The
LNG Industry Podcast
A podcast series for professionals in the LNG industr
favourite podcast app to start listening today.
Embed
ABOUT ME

==

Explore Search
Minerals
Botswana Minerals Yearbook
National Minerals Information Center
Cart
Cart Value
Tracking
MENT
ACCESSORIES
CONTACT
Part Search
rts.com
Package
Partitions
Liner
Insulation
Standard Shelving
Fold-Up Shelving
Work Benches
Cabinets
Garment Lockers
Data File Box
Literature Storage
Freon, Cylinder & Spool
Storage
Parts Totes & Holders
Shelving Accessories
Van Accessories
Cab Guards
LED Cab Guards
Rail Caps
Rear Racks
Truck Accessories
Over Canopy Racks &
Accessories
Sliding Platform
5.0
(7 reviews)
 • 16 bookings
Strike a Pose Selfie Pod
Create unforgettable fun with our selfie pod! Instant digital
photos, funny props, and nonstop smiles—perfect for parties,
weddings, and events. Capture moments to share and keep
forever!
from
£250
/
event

Exercise directions: Each line of the entries where the string "Minerals" occurs should be shown.

Written response:
Minerals
Botswana Minerals Yearbook
National Minerals Information Center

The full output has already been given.